Ich finde überall howtos indehnen beschrieben wird wie man dann wieder Daten zurück an den Benutzer sendet aber sonst nicht viel geschicktes.

Das ganze ist nur ein kleiner Teil meines Projektes (XML Messaging auf Cisco VoIP Telefonen) also muss es nicht gerade perfekt sein ich wäre schon froh wenn es irgendwie klapt.

Danke schon mal für die Antworten.


----------



## Jear_Man (8. Apr 2005)

Ach ja alles befindet sich auf dem Intranet also keine zu grossen Sorgen um die Sicherheit machen.


----------



## Bleiglanz (8. Apr 2005)

du hast iis mit asp

ein heini füllt ein formular aus, auf einer von asp generierten seite

und du willst jetzt die eingabe mit Java weiterverarbeiten????

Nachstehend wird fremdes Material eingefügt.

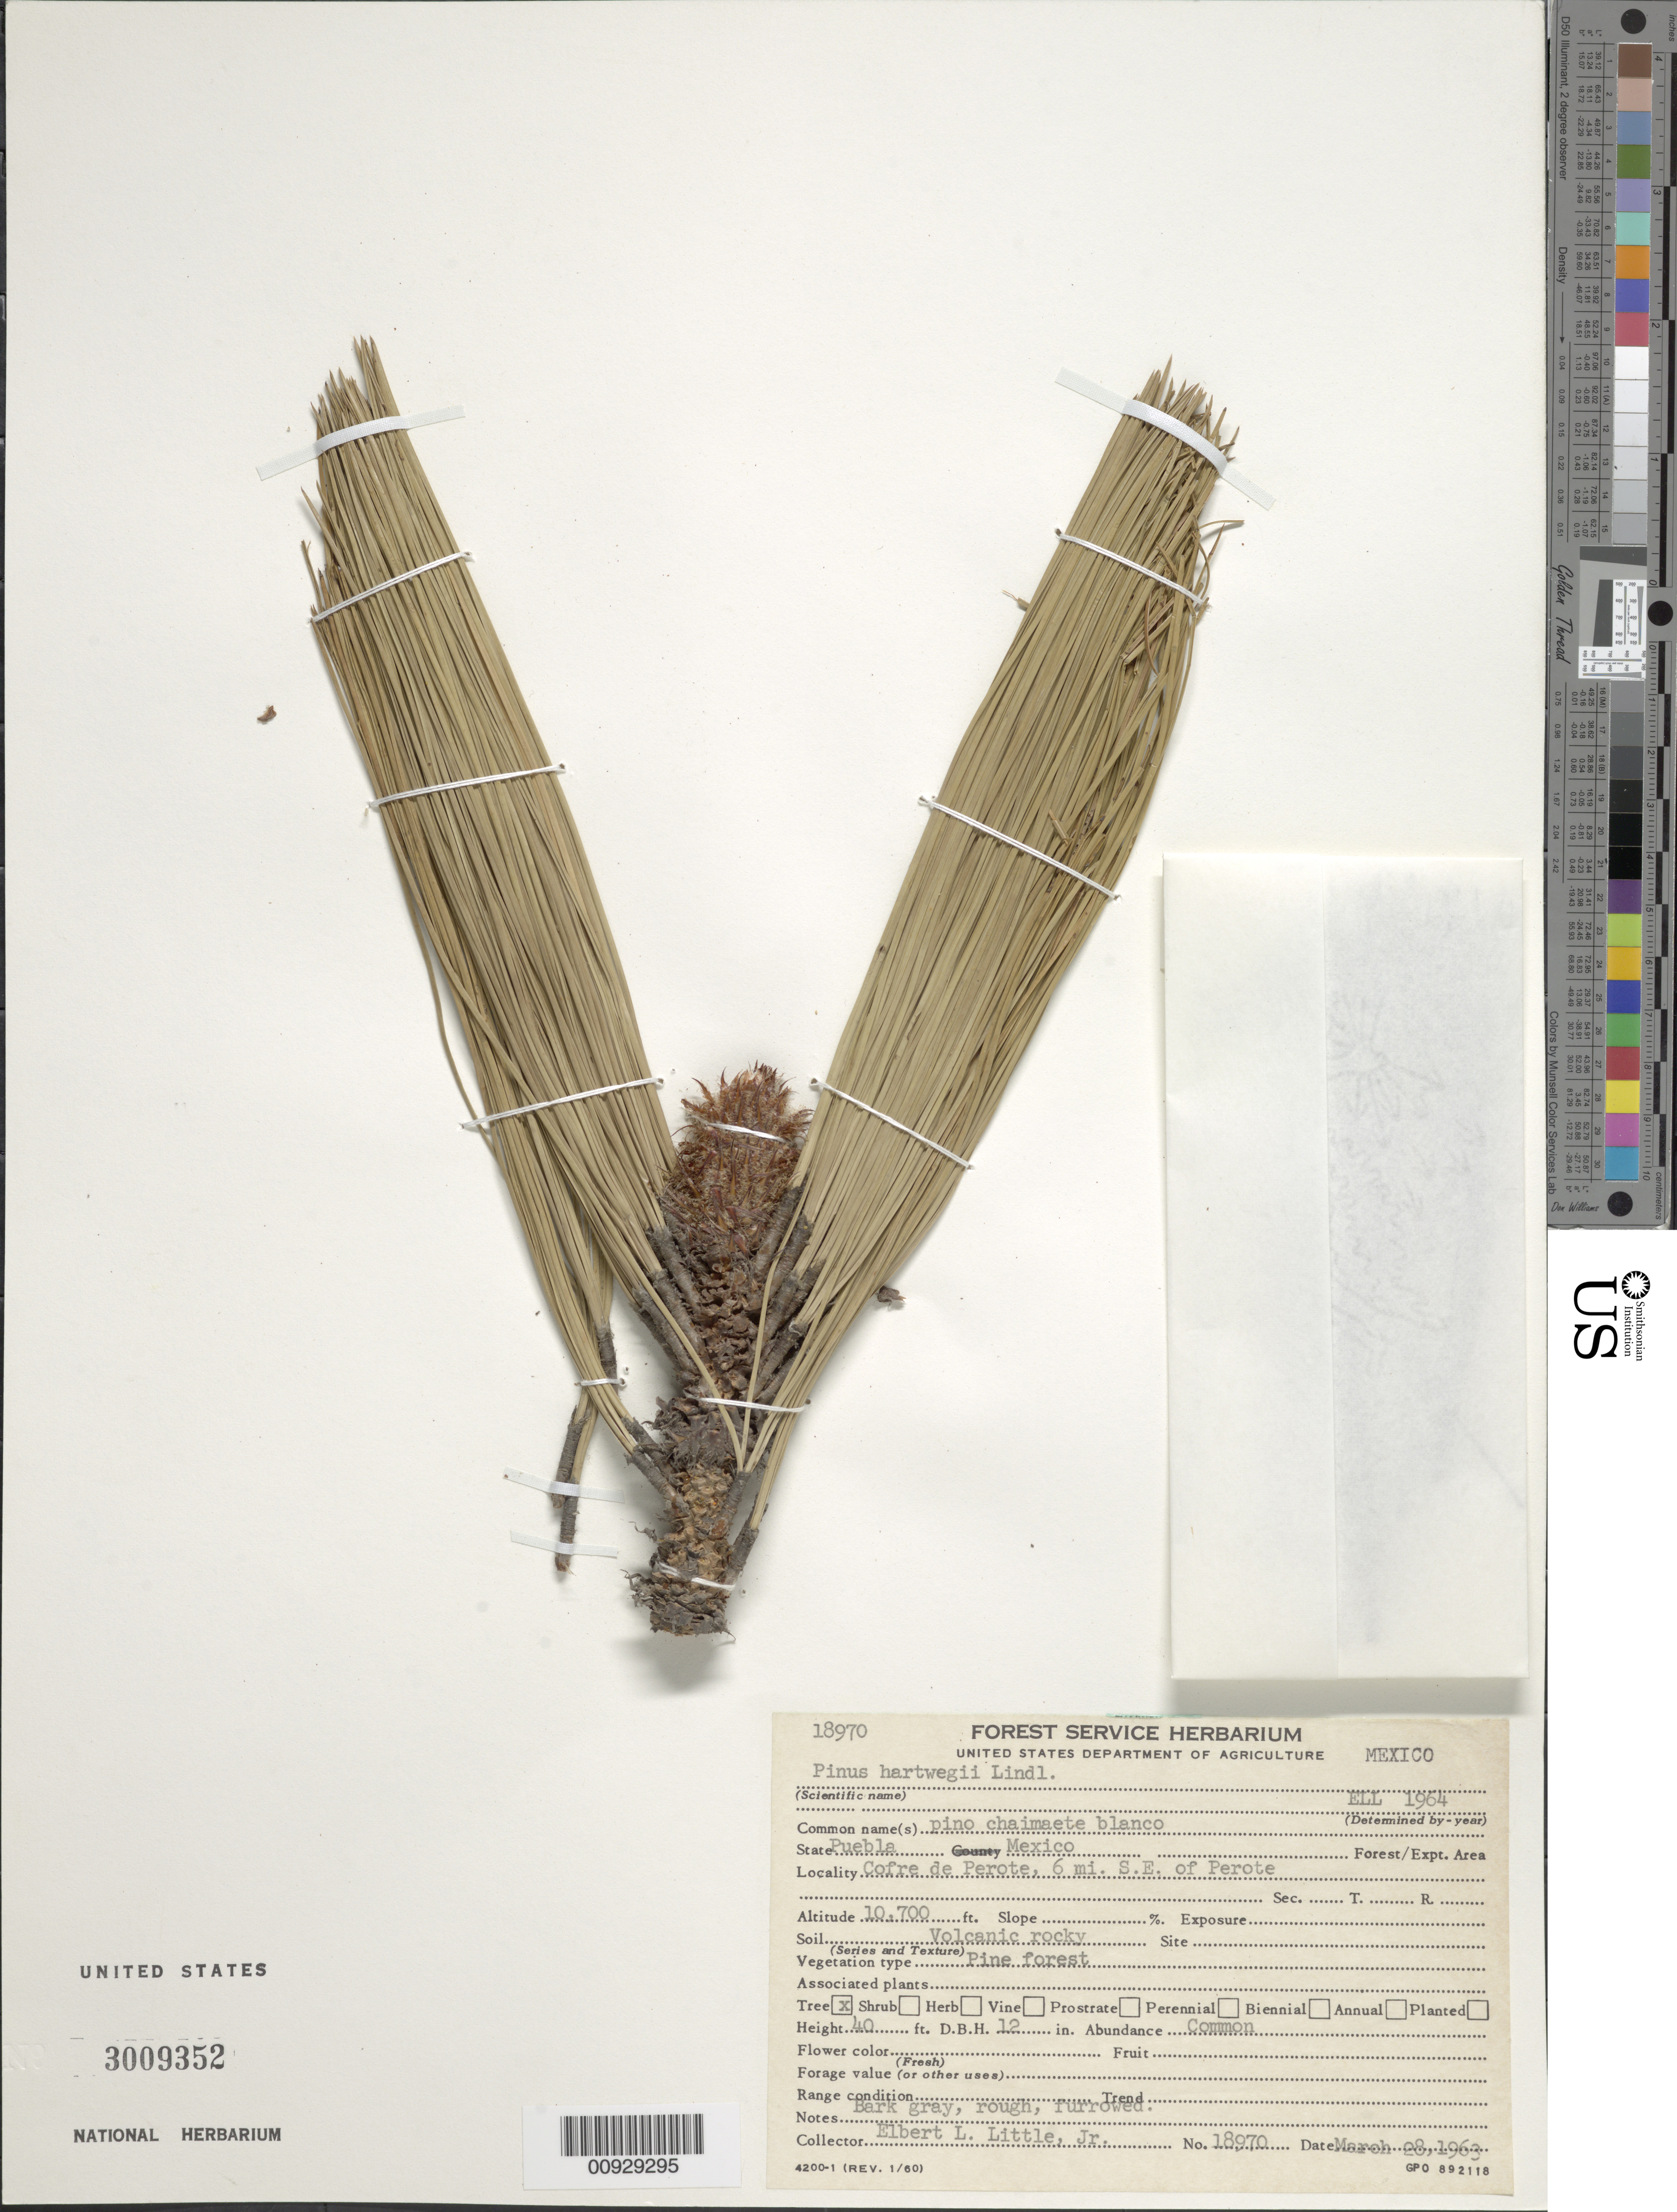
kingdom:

machs doch in ASP wenn die ganze Infrastruktur schon dasteht...


----------



## Jear_Man (8. Apr 2005)

Das ich nicht wirklich eine Ahnung von ASP habe und ich eigentlich einfach Java benutzen wollte weil es mir symphatisch ist.


----------



## Bleiglanz (8. Apr 2005)

sehr lobenswert, aber in diesem fall ziemlich daneben

=> asp kann das alles, heini braucht nur auf der html seite den submit-button drücken, dann kann deine aufgabe von einer aspseite erledigt werden

eine java lösung ist IMHO etwas zu aufwändig...


----------



## Jear_Man (8. Apr 2005)

... das ist ja super toll... hast du vieleicht gerade noch eine Seite oder ein Tip an welchem Ort ich mir dieses Knowhow aneignen kann?


----------



## Kian (12. Apr 2005)

Wenn das alles eh über den Browser läuft und du das lieber in JAVA machen möchtest, dann versuch's mal mit JSP!


----------



## Bleiglanz (13. Apr 2005)

Kian hat gesagt.:
			
		

> Wenn das alles eh über den Browser läuft und du das lieber in JAVA machen möchtest, dann versuch's mal mit JSP!



ist doch käse, wenn ein iis (ohne Java) bereit ist! Extra eine Servletengine für so einen läppischen Task zu installieren ist doch ein Witz


----------



## KSG9|sebastian (13. Apr 2005)

ja, da muss ich bleiglanz zustimmen! nimm asp..


----------